Clinical Center Seeks Continuous Improvement
For more than 60 years, the Clinical Center has been a world leader in clinical research. This status comes with a great responsibility for patient safety and clinical quality. Over the past year and a half, the CC has bolstered its efforts to achieve the highest standards in patient care and safety while carrying out cutting-edge research protocols.
Initiatives at the hospital have focused on changes in five areas:
- Improving patient safety and quality of care to achieve world-class standards
- Engaging CC staff to instill a culture of high reliability
- Ensuring reporting and compliance meets the highest standards
- Improving infrastructure and facilities to support pioneering research, and
- Restructuring hospital leadership to ensure clear lines of responsibility and accountability.
These changes represent the hospital’s commitment to improve and have been implemented in specific ways.
Since late 2016, hospital leaders have come together for a daily patient safety huddle to look back at the previous day and plan for the current one. The huddles were established to share any potential or existing safety, quality or service issues across all departments. As information is shared, any concerns that require immediate follow-up or longer discussion are addressed immediately.
The Clinical Center also implemented the Safety Tracking and Reporting System, also called STARS. It focuses on tracking service quality concerns such as delays, errors and unsafe environmental conditions, as well as instances of exceptional customer service. The data entered into STARS forms the backbone for how the hospital tracks issues and plans permanent solutions. All NIH investigators and research staff have been trained to ensure full awareness and compliance with event reporting requirements.
Since CC patients and their families are partners in research, the hospital plans to expand STARS access to include their input. In the meantime, they can share safety and quality concerns by contacting the CC patient representative at (301) 496-2626 or through the anonymous patient safety hotline, which was created last year, by calling 1-866-444-8811.

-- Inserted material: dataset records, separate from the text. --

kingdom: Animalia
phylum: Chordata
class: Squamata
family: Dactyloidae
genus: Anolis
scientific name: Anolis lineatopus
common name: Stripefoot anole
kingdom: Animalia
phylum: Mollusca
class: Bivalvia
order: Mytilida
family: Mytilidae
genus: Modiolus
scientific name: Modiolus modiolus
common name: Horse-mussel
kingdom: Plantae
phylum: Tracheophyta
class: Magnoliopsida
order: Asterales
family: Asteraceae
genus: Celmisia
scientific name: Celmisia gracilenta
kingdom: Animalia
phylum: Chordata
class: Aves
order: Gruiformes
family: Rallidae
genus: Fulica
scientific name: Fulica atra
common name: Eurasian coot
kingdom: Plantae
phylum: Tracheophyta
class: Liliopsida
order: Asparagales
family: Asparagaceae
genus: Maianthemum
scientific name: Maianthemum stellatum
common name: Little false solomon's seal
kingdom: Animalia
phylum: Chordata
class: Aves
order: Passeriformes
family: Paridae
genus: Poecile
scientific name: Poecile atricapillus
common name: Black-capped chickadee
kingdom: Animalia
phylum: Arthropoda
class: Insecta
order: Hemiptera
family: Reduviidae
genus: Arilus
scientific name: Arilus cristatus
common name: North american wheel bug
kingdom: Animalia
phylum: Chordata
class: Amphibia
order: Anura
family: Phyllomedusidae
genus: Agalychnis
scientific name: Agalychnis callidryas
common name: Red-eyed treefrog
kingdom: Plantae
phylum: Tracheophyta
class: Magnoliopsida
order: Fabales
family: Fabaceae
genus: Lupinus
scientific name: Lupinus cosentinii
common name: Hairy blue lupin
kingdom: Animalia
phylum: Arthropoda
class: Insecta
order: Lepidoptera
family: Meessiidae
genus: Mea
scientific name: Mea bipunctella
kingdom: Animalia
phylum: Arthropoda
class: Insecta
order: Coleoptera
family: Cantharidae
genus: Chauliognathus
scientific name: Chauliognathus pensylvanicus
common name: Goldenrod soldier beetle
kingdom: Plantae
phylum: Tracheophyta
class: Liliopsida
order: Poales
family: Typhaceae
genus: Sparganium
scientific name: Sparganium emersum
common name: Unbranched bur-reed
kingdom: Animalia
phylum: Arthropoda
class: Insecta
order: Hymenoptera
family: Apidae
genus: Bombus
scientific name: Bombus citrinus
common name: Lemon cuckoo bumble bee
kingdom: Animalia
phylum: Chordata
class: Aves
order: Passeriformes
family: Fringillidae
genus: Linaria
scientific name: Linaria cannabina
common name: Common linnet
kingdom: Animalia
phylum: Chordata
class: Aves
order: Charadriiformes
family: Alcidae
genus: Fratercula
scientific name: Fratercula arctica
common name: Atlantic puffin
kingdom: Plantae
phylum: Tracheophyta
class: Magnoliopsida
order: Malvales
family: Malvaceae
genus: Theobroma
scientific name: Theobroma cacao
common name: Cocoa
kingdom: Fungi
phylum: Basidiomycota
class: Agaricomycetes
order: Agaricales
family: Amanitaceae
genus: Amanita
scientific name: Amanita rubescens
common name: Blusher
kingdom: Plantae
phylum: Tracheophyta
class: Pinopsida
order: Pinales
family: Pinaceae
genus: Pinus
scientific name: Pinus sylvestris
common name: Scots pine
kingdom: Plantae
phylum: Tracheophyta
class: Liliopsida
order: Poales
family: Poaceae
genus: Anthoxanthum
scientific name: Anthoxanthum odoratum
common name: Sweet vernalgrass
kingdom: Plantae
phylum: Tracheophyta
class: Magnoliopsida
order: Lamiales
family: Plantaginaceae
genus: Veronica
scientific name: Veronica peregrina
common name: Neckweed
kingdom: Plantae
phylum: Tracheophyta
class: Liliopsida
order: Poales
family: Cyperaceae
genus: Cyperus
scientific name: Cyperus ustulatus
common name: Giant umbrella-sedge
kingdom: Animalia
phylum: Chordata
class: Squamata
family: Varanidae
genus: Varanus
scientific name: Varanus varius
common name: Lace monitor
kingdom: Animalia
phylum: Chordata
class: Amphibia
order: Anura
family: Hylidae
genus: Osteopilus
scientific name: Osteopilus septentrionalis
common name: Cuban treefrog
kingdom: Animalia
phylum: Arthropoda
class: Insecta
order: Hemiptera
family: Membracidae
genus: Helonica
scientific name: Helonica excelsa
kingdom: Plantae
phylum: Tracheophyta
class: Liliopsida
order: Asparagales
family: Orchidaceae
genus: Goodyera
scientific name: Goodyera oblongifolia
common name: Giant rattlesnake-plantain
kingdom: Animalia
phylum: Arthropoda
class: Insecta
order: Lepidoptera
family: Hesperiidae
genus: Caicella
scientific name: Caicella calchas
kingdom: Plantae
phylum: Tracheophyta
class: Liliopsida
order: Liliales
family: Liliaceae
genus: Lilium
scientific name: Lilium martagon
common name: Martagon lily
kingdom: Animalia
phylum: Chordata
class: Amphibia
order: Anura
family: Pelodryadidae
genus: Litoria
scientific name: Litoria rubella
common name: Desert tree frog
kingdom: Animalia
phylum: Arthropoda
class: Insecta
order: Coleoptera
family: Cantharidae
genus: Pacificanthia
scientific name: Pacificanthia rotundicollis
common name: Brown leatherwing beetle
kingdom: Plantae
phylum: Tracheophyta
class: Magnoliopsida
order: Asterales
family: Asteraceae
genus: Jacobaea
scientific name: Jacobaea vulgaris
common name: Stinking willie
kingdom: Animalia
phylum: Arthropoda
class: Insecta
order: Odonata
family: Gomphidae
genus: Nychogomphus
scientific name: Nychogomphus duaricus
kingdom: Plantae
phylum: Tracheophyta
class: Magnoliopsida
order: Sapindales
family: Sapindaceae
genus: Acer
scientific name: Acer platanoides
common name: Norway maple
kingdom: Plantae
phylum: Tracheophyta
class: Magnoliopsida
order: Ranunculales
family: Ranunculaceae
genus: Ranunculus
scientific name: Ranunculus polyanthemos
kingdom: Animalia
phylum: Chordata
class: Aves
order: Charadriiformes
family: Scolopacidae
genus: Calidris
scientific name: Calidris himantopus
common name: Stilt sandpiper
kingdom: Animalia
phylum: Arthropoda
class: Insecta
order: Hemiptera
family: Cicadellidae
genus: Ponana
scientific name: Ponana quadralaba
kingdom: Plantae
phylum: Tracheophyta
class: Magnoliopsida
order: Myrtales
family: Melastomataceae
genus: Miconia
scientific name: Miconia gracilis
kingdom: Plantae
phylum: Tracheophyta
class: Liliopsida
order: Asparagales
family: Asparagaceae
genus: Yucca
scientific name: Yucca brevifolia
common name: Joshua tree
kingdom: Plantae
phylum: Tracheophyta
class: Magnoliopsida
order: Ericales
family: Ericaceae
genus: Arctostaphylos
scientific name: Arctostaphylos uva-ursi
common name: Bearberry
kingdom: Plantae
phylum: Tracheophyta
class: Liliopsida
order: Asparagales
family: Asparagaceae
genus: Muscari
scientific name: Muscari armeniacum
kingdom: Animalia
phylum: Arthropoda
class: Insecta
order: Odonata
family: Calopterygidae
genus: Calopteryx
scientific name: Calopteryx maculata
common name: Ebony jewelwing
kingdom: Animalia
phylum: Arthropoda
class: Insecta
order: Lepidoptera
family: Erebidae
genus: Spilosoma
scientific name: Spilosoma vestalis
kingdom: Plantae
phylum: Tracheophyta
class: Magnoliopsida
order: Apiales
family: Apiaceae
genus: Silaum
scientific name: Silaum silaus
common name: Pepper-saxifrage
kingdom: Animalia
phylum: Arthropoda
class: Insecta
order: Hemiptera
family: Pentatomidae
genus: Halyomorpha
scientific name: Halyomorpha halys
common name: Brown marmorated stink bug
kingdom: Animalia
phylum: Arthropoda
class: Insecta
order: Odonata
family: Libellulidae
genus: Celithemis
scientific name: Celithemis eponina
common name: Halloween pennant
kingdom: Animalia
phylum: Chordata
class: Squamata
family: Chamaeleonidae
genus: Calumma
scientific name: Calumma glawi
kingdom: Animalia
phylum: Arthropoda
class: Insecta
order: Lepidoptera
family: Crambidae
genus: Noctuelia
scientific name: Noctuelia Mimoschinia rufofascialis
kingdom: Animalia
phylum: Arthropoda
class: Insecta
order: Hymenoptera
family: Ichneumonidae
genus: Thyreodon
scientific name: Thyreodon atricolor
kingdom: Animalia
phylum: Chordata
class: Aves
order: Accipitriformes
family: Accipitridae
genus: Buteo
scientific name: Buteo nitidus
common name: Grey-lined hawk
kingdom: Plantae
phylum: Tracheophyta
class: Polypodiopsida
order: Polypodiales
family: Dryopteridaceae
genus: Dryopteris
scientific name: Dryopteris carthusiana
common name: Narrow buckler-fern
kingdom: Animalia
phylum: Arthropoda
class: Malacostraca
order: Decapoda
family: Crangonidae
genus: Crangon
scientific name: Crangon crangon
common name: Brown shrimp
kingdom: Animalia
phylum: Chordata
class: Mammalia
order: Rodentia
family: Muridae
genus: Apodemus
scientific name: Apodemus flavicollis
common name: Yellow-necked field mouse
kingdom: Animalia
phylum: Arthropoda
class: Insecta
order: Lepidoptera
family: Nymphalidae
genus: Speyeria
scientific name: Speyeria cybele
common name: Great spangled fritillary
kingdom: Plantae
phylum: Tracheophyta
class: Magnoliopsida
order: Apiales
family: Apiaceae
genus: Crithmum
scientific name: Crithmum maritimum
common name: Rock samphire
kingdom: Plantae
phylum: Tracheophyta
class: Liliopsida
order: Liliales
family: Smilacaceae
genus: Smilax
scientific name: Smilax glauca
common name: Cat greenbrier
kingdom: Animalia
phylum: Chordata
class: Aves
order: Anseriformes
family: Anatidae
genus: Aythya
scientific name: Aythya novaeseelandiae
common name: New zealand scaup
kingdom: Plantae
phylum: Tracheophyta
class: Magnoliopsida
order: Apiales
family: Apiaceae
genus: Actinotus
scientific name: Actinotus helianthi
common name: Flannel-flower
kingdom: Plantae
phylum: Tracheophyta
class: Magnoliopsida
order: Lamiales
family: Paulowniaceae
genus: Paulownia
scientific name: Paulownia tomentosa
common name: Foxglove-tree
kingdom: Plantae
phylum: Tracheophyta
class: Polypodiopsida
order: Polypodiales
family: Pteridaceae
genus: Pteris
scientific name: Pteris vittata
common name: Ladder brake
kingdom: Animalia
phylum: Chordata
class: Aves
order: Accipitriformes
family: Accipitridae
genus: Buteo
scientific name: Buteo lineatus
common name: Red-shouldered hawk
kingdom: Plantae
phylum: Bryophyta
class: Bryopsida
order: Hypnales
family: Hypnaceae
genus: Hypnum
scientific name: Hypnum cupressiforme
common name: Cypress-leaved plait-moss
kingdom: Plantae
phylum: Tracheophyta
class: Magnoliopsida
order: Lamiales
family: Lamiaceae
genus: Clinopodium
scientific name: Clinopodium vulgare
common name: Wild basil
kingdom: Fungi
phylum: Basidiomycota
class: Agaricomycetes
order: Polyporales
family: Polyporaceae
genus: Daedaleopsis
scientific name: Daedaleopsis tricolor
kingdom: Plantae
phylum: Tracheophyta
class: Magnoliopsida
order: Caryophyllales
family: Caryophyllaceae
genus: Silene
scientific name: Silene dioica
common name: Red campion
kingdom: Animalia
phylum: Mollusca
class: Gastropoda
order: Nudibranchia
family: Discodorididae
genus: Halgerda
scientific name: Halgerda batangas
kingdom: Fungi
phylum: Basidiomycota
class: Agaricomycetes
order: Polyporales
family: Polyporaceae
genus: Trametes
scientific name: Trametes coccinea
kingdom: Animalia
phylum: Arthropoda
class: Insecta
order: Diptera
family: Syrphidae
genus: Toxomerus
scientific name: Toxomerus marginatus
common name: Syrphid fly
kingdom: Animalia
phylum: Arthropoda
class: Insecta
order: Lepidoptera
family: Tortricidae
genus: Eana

Benchmarking progress toward continuous improvement is important and should be transparent to all who use the hospital. Toward that effort, all patient and employee safety and quality metrics are posted at https://clinicalcenter.nih.gov/.
NIH has invested more than $50 million toward improving quality assurance and patient safety, a significant portion of which has supported infrastructure improvements at the CC. More renovations and improvements are planned over the next few years. The hospital’s pharmacy department has hired 44 people and instituted a new organizational structure to promote increased oversight and quality assurance.
“Our job is to focus on achieving the highest standards for patient safety and clinical quality, and that can only be achieved through continuous improvement efforts,” said Clinical Center CEO Dr. James Gilman. “The stakes are too high to do anything but the best for our patients.”
These initiatives are ongoing to ensure that the CC is known not just as a hub of medical discovery and house of hope for patients looking to science for better treatments and cures, but also as a world class provider of clinical care and patient safety.